▸ **WORK INSTRUCTION**
Please make sure what you return matches the listing below exactly, minus its pictures.

▸ **INPUT DATA**
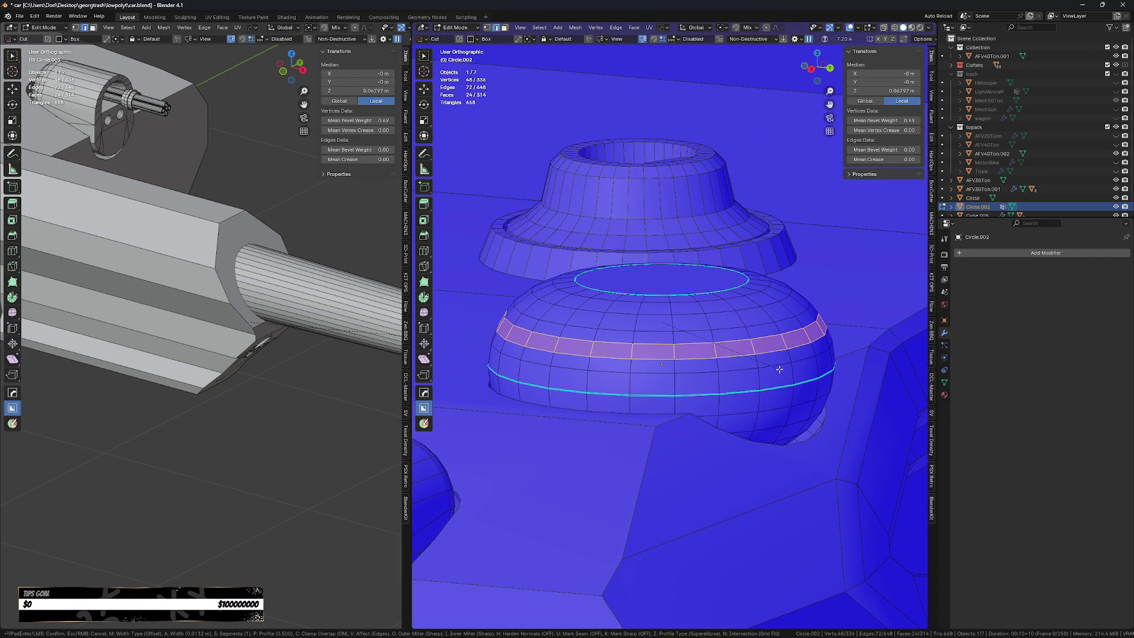
left_click(710, 355)
Inset a row of four band faces, extrude them inward and shrink them slightly.
left_click(559, 345)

▸ **OUTPUT**
left_click(710, 355)
Inset a row of four band faces, extrude them inward and shrink them slightly.
left_click(559, 345)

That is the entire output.